Items from a dataset

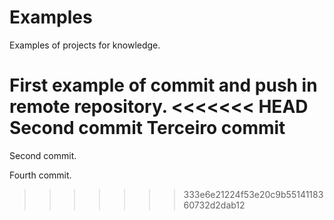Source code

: # Examples
Examples of projects for knowledge.

First example of commit and push in remote repository.
<<<<<<< HEAD
Second commit
Terceiro commit
=======
Second commit.

Fourth commit.
>>>>>>> 333e6e21224f53e20c9b5514118360732d2dab12
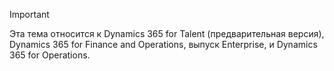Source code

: > [!IMPORTANT]
> Эта тема относится к Dynamics 365 for Talent (предварительная версия), Dynamics 365 for Finance and Operations, выпуск Enterprise, и Dynamics 365 for Operations. 

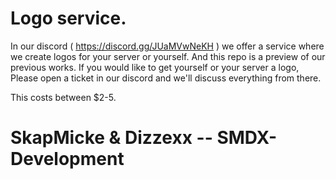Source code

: # Logo service.

In our discord ( https://discord.gg/JUaMVwNeKH ) we offer a service where we create logos for your server or yourself.
And this repo is a preview of our previous works. If you would like to get yourself or your server a logo, Please open a ticket in our discord and we'll discuss everything from there.

This costs between $2-5.


# SkapMicke & Dizzexx -- SMDX-Development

TASK:
Only one number is needed: please count the lines of the entries above in which the string "discord" occurs.

RESPONSE:
2